──────── Extracted entries
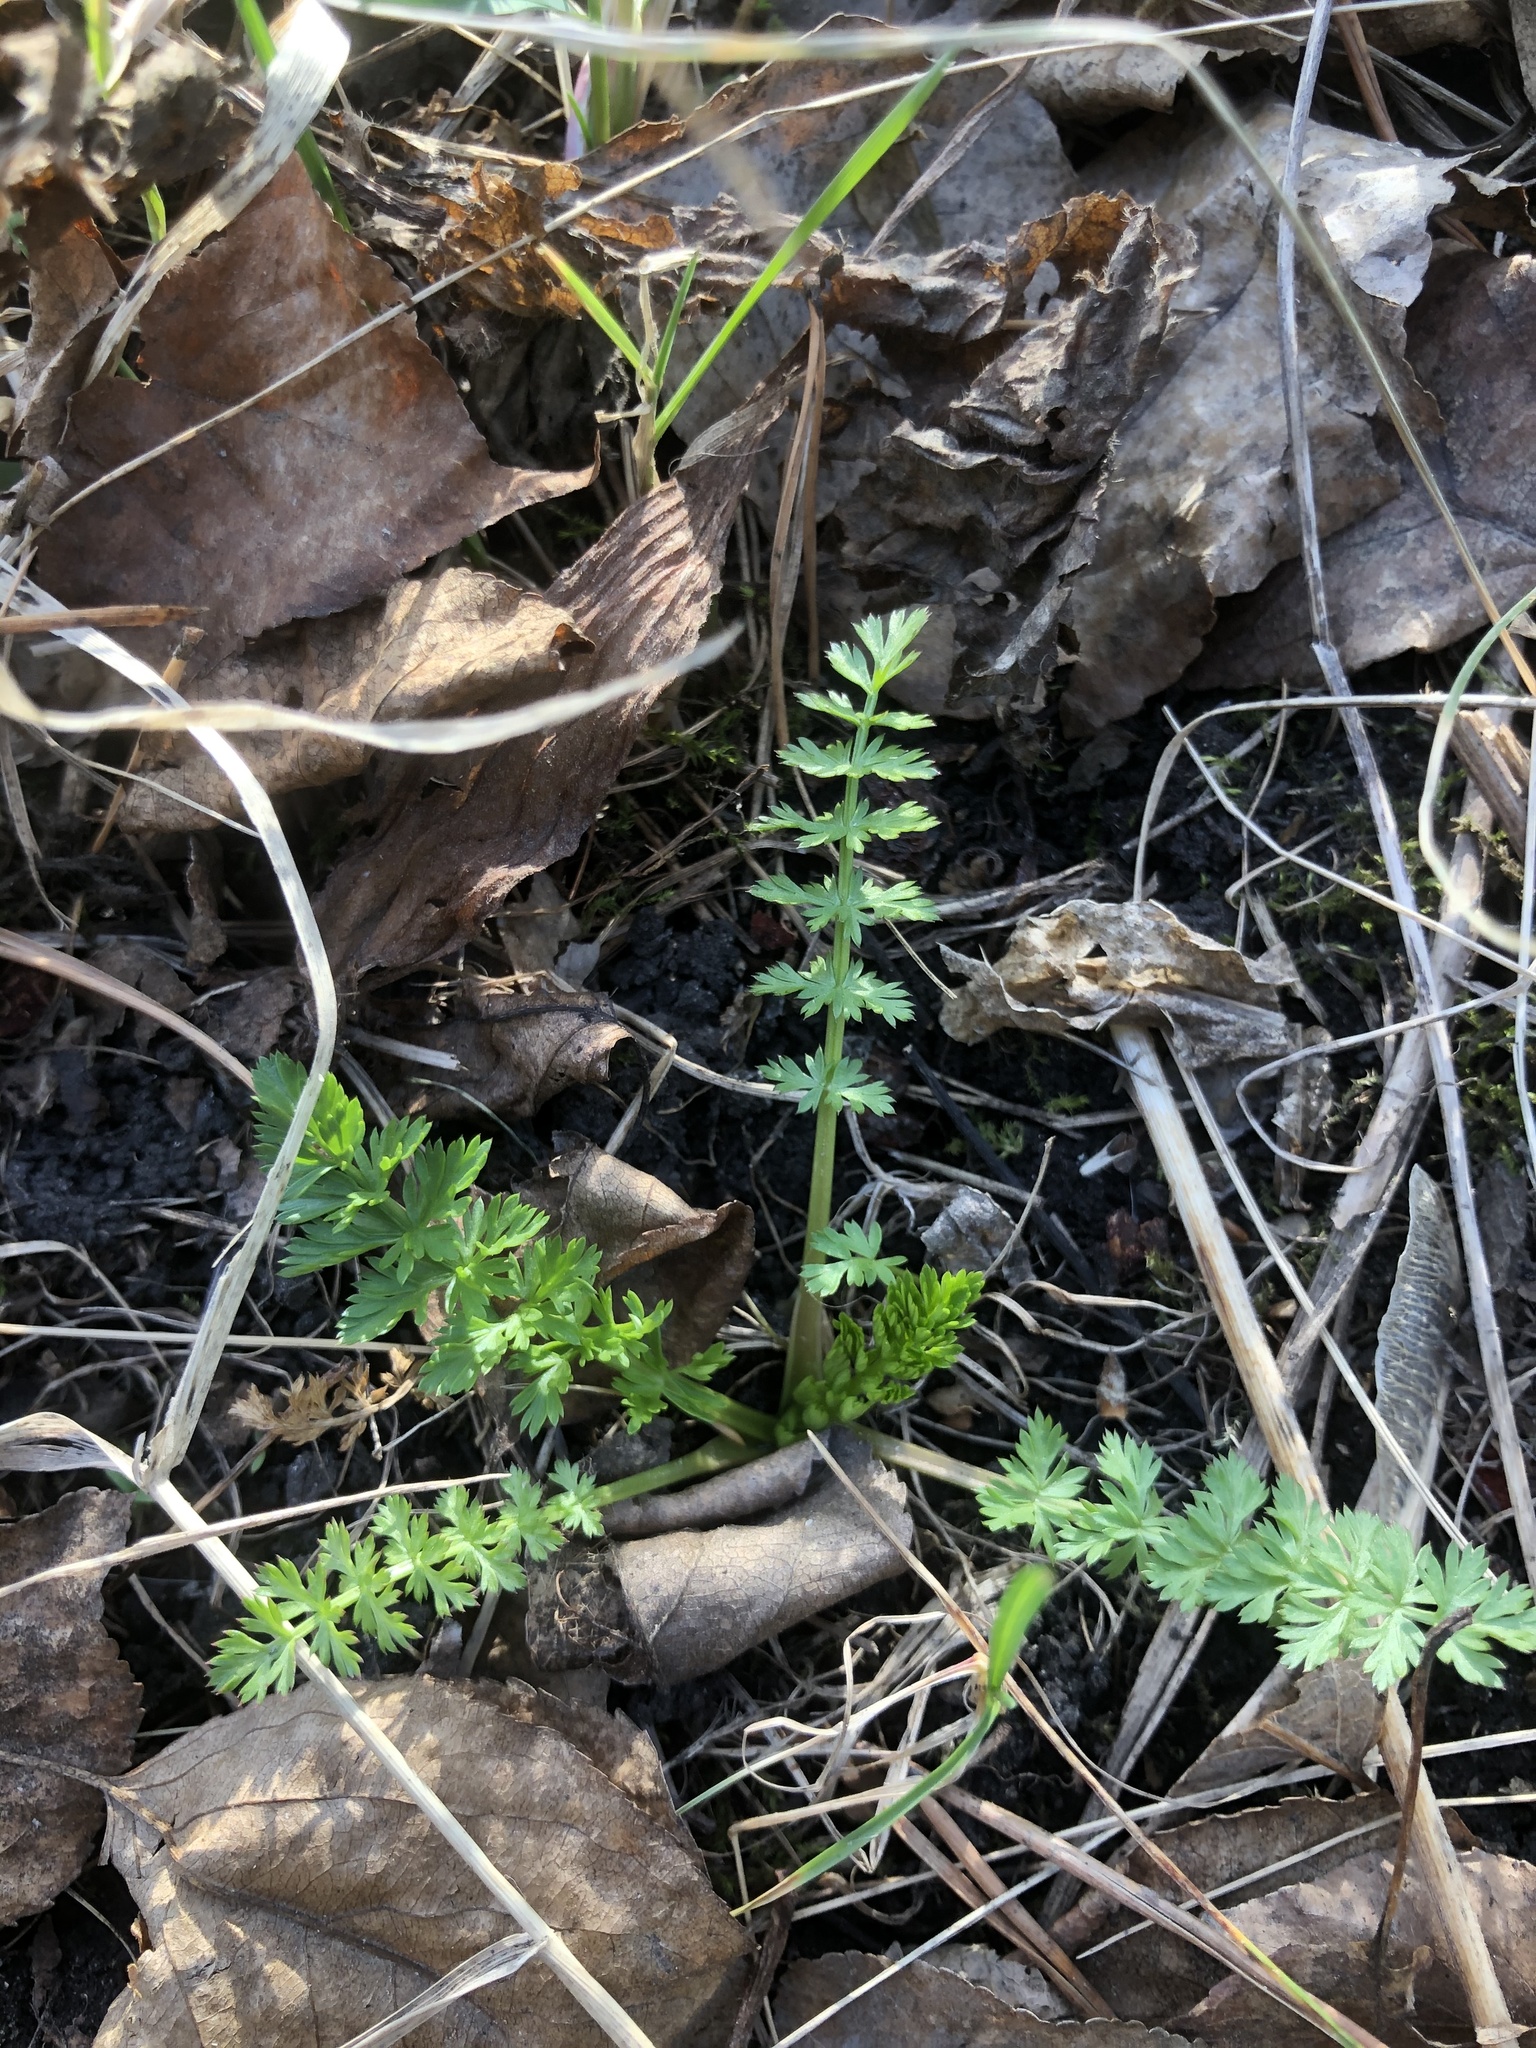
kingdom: Plantae
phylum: Tracheophyta
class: Magnoliopsida
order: Apiales
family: Apiaceae
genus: Carum
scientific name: Carum carvi
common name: Caraway
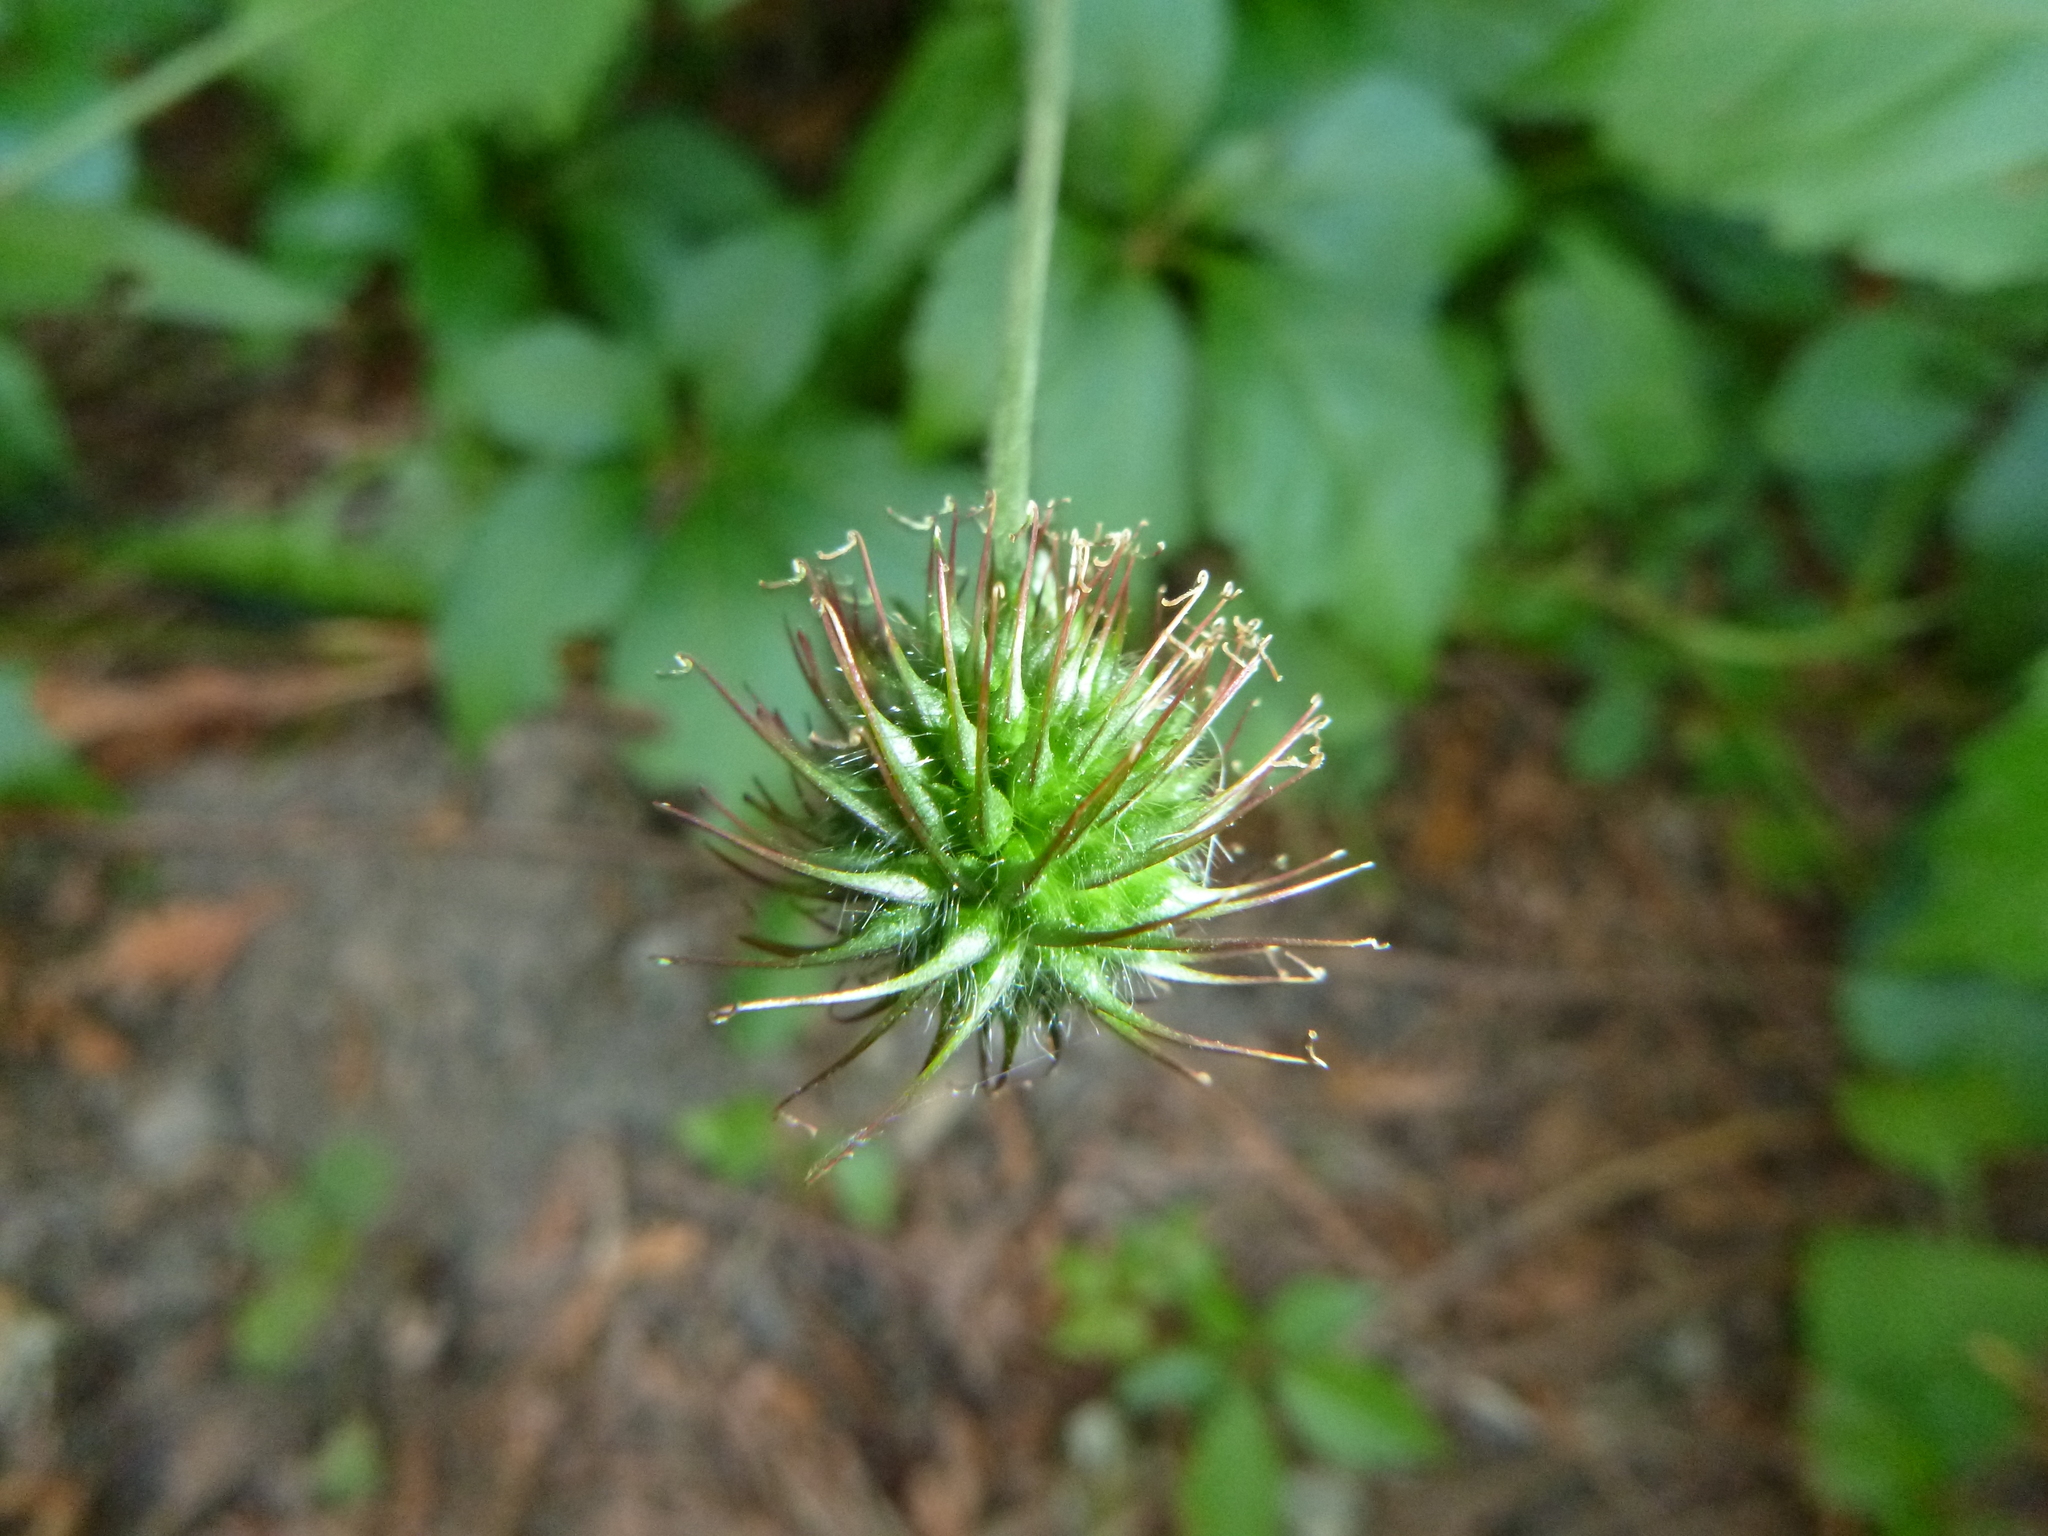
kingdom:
────────────────
What needs to be done ▸ Output every line of the listing above as a numbered list, skipping blank lines and leaving the pictures out.

Exercise answer ▸
1. kingdom: Plantae
2. phylum: Tracheophyta
3. class: Magnoliopsida
4. order: Apiales
5. family: Apiaceae
6. genus: Carum
7. scientific name: Carum carvi
8. common name: Caraway
9. kingdom:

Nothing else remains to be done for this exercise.